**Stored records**
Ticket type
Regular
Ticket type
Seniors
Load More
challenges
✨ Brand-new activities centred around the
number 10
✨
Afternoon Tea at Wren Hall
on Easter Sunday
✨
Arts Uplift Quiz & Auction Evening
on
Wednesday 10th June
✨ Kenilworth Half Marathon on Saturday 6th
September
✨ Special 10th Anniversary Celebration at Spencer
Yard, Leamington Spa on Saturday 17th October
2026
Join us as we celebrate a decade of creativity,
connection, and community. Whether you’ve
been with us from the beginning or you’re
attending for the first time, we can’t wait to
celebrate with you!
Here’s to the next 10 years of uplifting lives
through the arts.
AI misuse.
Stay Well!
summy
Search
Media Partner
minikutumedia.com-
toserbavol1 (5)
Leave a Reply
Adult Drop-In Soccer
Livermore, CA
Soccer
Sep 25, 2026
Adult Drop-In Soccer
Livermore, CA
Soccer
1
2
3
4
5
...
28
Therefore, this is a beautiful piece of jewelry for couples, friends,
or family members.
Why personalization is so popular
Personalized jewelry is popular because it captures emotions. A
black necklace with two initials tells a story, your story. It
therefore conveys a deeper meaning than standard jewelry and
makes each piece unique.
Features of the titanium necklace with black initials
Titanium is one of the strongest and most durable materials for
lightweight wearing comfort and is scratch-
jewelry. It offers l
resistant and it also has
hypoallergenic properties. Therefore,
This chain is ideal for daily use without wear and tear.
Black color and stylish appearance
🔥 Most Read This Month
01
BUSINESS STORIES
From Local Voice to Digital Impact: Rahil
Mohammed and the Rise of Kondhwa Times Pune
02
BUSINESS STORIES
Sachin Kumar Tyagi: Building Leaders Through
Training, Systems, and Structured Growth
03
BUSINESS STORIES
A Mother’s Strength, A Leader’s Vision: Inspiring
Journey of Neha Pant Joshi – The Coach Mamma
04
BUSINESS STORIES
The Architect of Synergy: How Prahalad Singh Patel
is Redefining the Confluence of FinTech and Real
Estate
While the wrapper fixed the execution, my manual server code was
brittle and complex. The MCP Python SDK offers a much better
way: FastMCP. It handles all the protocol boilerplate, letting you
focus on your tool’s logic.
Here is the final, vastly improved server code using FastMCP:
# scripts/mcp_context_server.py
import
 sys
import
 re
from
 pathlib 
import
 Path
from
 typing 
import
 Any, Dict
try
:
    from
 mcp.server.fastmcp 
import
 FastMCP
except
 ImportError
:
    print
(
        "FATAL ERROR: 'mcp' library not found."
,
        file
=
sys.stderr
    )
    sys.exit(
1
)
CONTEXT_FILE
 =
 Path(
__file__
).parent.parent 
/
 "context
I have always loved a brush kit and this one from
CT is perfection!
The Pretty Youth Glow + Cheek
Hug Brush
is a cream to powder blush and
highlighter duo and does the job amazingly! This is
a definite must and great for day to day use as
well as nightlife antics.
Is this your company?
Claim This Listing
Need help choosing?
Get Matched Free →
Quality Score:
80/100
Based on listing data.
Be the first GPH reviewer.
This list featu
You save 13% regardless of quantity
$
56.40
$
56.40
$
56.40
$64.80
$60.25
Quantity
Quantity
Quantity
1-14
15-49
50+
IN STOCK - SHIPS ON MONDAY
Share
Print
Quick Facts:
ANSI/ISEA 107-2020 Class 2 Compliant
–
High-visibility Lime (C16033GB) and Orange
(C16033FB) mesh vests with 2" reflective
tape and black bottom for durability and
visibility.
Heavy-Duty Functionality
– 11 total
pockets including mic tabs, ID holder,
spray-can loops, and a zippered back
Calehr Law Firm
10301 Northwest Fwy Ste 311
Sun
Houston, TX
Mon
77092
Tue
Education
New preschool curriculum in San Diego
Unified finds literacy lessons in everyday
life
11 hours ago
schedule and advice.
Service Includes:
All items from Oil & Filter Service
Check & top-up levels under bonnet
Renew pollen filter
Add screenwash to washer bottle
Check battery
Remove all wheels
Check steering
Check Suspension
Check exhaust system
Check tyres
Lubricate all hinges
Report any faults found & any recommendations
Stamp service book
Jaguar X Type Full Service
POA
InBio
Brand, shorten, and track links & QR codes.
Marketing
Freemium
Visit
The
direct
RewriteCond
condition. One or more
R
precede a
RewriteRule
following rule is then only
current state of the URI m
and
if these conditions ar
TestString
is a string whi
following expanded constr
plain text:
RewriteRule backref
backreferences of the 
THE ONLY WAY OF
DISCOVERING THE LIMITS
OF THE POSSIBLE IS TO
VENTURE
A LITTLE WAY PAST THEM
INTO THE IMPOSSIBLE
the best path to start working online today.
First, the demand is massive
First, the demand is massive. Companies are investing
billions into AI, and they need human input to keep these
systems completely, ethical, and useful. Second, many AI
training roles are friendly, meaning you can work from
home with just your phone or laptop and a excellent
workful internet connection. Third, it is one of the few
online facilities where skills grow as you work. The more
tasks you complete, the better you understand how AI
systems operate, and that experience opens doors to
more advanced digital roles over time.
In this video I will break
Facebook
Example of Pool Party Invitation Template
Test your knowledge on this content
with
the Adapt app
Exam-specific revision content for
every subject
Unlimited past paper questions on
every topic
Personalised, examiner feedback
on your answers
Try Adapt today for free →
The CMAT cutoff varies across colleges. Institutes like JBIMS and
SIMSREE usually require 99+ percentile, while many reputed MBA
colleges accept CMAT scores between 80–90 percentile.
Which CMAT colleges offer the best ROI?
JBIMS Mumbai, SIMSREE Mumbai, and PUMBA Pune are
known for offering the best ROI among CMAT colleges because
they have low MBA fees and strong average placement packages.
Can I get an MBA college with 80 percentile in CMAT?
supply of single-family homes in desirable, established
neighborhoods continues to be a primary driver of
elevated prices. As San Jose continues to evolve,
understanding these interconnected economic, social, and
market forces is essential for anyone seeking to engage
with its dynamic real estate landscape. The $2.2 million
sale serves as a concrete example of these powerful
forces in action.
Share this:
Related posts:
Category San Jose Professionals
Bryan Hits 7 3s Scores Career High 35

**WORK REQUIRED**
Rewrite the stretch from the start of the lines through the line containing "Here is the", putting "Admission category" wherever "Ticket type" appears and changing nothing else.

**SOLUTION FOR THIS TASK**
Admission category
Regular
Admission category
Seniors
Load More
challenges
✨ Brand-new activities centred around the
number 10
✨
Afternoon Tea at Wren Hall
on Easter Sunday
✨
Arts Uplift Quiz & Auction Evening
on
Wednesday 10th June
✨ Kenilworth Half Marathon on Saturday 6th
September
✨ Special 10th Anniversary Celebration at Spencer
Yard, Leamington Spa on Saturday 17th October
2026
Join us as we celebrate a decade of creativity,
connection, and community. Whether you’ve
been with us from the beginning or you’re
attending for the first time, we can’t wait to
celebrate with you!
Here’s to the next 10 years of uplifting lives
through the arts.
AI misuse.
Stay Well!
summy
Search
Media Partner
minikutumedia.com-
toserbavol1 (5)
Leave a Reply
Adult Drop-In Soccer
Livermore, CA
Soccer
Sep 25, 2026
Adult Drop-In Soccer
Livermore, CA
Soccer
1
2
3
4
5
...
28
Therefore, this is a beautiful piece of jewelry for couples, friends,
or family members.
Why personalization is so popular
Personalized jewelry is popular because it captures emotions. A
black necklace with two initials tells a story, your story. It
therefore conveys a deeper meaning than standard jewelry and
makes each piece unique.
Features of the titanium necklace with black initials
Titanium is one of the strongest and most durable materials for
lightweight wearing comfort and is scratch-
jewelry. It offers l
resistant and it also has
hypoallergenic properties. Therefore,
This chain is ideal for daily use without wear and tear.
Black color and stylish appearance
🔥 Most Read This Month
01
BUSINESS STORIES
From Local Voice to Digital Impact: Rahil
Mohammed and the Rise of Kondhwa Times Pune
02
BUSINESS STORIES
Sachin Kumar Tyagi: Building Leaders Through
Training, Systems, and Structured Growth
03
BUSINESS STORIES
A Mother’s Strength, A Leader’s Vision: Inspiring
Journey of Neha Pant Joshi – The Coach Mamma
04
BUSINESS STORIES
The Architect of Synergy: How Prahalad Singh Patel
is Redefining the Confluence of FinTech and Real
Estate
While the wrapper fixed the execution, my manual server code was
brittle and complex. The MCP Python SDK offers a much better
way: FastMCP. It handles all the protocol boilerplate, letting you
focus on your tool’s logic.
Here is the final, vastly improved server code using FastMCP:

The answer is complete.